As Philippines President Rodrigo Duterte orders police to resume their involvement in the country’s drug war, a prominent Supreme Court justice has claimed that the approach is targeting low-level offenders.
On December 5, Supreme Court Senior Associate Justice Antonio Carpio urged the government to explain why the "flagship project of the President is concentrated on going after the small-time peddlers [rather than] the big-time drug lords”, and added that “if you stop the supply then there is no more demand".
Jose Calida, the solicitor general, claimed that high-level traffickers were Chinese, rather than Filipino, and that "big-time Chinese drug lords are outside of our jurisdiction … in China". When pressed on the government’s mass killing of people for alleged drug use, Calida put forward unfounded claims that many people who use drugs are inherently dangerous:
"An addict does not act normally. One who has been sniffing shabu [methamphetamine] for quite some time, there's an effect on the brain, your honour. Especially after a drug session, a drug addict is actually insane your honour. So he's not afraid of policemen, he's not afraid of killing or dying for that matter … and that's why we have these heinous crimes, children being raped, and tortured, these devilish actuations of these drug addicts, your honour. So we cannot equate them with a rational person."
Calida added that this justifies the police killing people for suspected drug use, if a police officer “believes his life is at stake”.
This stigmatisation of people for drug use is the foundation of the Philippines war on drugs, which has been waged since President Duterte rose to power in July 2016. Since then, Duterte has presided over the mass slaughter of thousands of people for alleged drug offences, and has likened himself to Adolf Hitler, once stating “if Germany had Hitler, the Philippines would have [me]. Hitler massacred three million Jews … there’s three million drug addicts. There are. I’d be happy to slaughter them.”
Human Rights Watch and other NGOs estimate that as many as 12,000 people may have been killed under the guise of drug policy under Duterte's administration. As Antonia Carpio alluded to, poor people have suffered the most from the drug war, as authorities most often target people in slums and other impoverished areas.
Regardless of such criticism, the government is continuing to push forward in its repressive drugs approach. On the same day as Carpio’s criticism, President Duterte ordered police to resume their involvement in anti-drug operations, following their forced withdrawal from this activity in October. NGOs have responded to this development with ire.
“Since the police were withdrawn from anti-drug operations in October, there has been a marked decline in the number of deaths resulting from these operations.
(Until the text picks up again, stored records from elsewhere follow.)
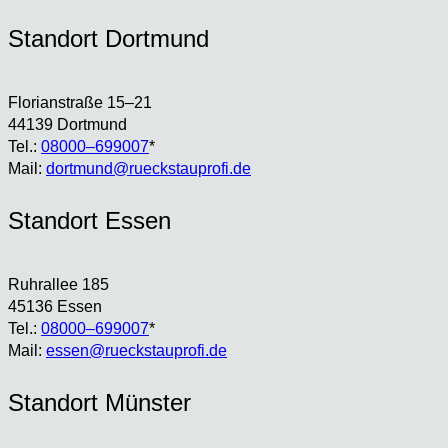
Stand­ort Dort­mund
Flo­ri­an­stra­ße 15–21
44139 Dort­mund
Tel.:
08000–699007
*
Mail:
dortmund@rueckstauprofi.de
Stand­ort Essen
Ruhr­al­lee 185
45136 Essen
Tel.:
08000–699007
*
Mail:
essen@rueckstauprofi.de
Stand­ort Müns­ter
We can only expect that to reverse, as the police have the opportunity to pick up where they left off and resume their indiscriminate killing with impunity”, said James Gomez, Amnesty International’s Southeast Asia and the Pacific Director.
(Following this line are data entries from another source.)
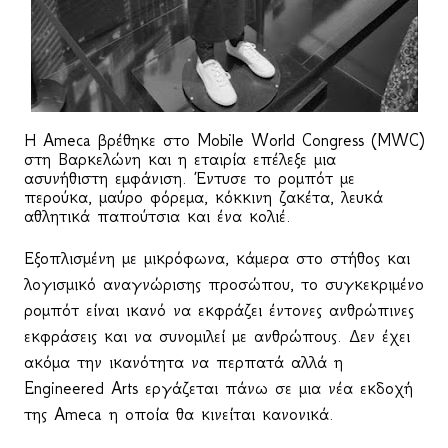
Η
Ameca
βρέθηκε στο Mobile World Congress (MWC)
στη Βαρκελώνη και η εταιρία επέλεξε μια
ασυνήθιστη εμφάνιση. Έντυσε το ρομπότ με
περούκα, μαύρο φόρεμα, κόκκινη ζακέτα, λευκά
αθλητικά παπούτσια και ένα κολιέ.
Εξοπλισμένη με μικρόφωνα, κάμερα στο στήθος και
λογισμικό αναγνώρισης προσώπου, το συγκεκριμένο
ρομπότ είναι ικανό να εκφράζει έντονες ανθρώπινες
εκφράσεις και να συνομιλεί με ανθρώπους. Δεν έχει
ακόμα την ικανότητα να περπατά αλλά η
Engineered
Arts
εργάζεται πάνω σε μια νέα εκδοχή
της
Ameca
η οποία θα κινείται κανονικά.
“In returning police to his anti-drug operations yet again, President Duterte has consigned the poorest and most marginalised people in the Philippines to another catastrophic wave of violence, misery and bloodshed”, Gomez added.
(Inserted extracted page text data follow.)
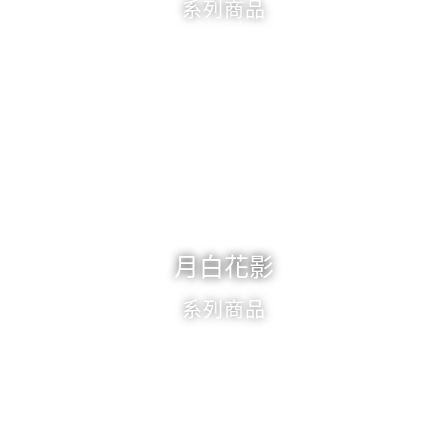
系列商品
月白花影
系列商品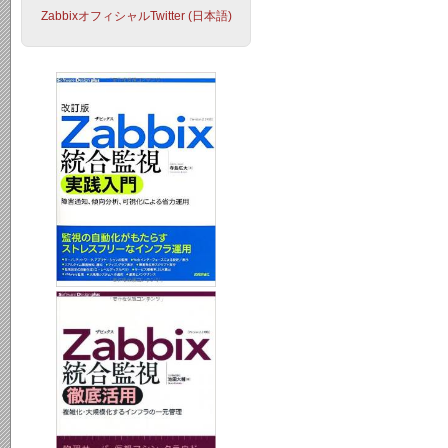
ZabbixオフィシャルTwitter (日本語)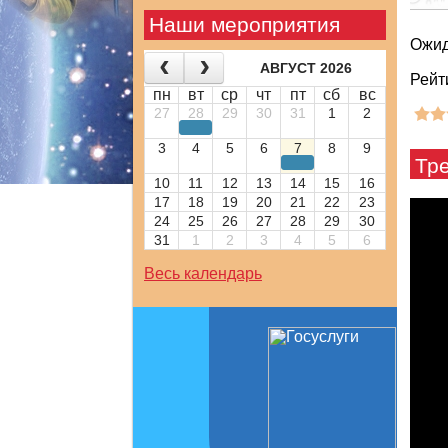
Наши мероприятия
Ожид
АВГУСТ 2026
Рейт
пн
вт
ср
чт
пт
сб
вс
27
28
29
30
31
1
2
3
4
5
6
7
8
9
Тр
10
11
12
13
14
15
16
17
18
19
20
21
22
23
24
25
26
27
28
29
30
31
1
2
3
4
5
6
Весь календарь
Indeed, there has been no suggestion that the government will realign its drug war to target high-level drug trafficking groups. Rather, the return of the police to counter-narcotic operations seems likely to worsen the harms felt by poor people – including those who use and sell drugs, and those who happen to live in areas being targeted by authorities.
In recent months, Philippines authorities have been particularly brazen about the drug war’s targeting of poor people. As TalkingDrugs reported in August, police began performing door-to-door drug testing in poor neighbourhoods, adding people’s names to a list if they tested positive for drug use. On November 30, Filipino news agency Rappler revealed that this testing was undertaken with the goal of clearing people out of slums, including by killing people for simply failing drug tests.
As criticism from a senior legal Filipino figure seems to have little effect on the continuation of the country’s drug war, it seems likely that the country’s mass human rights abuses will persist unabated too.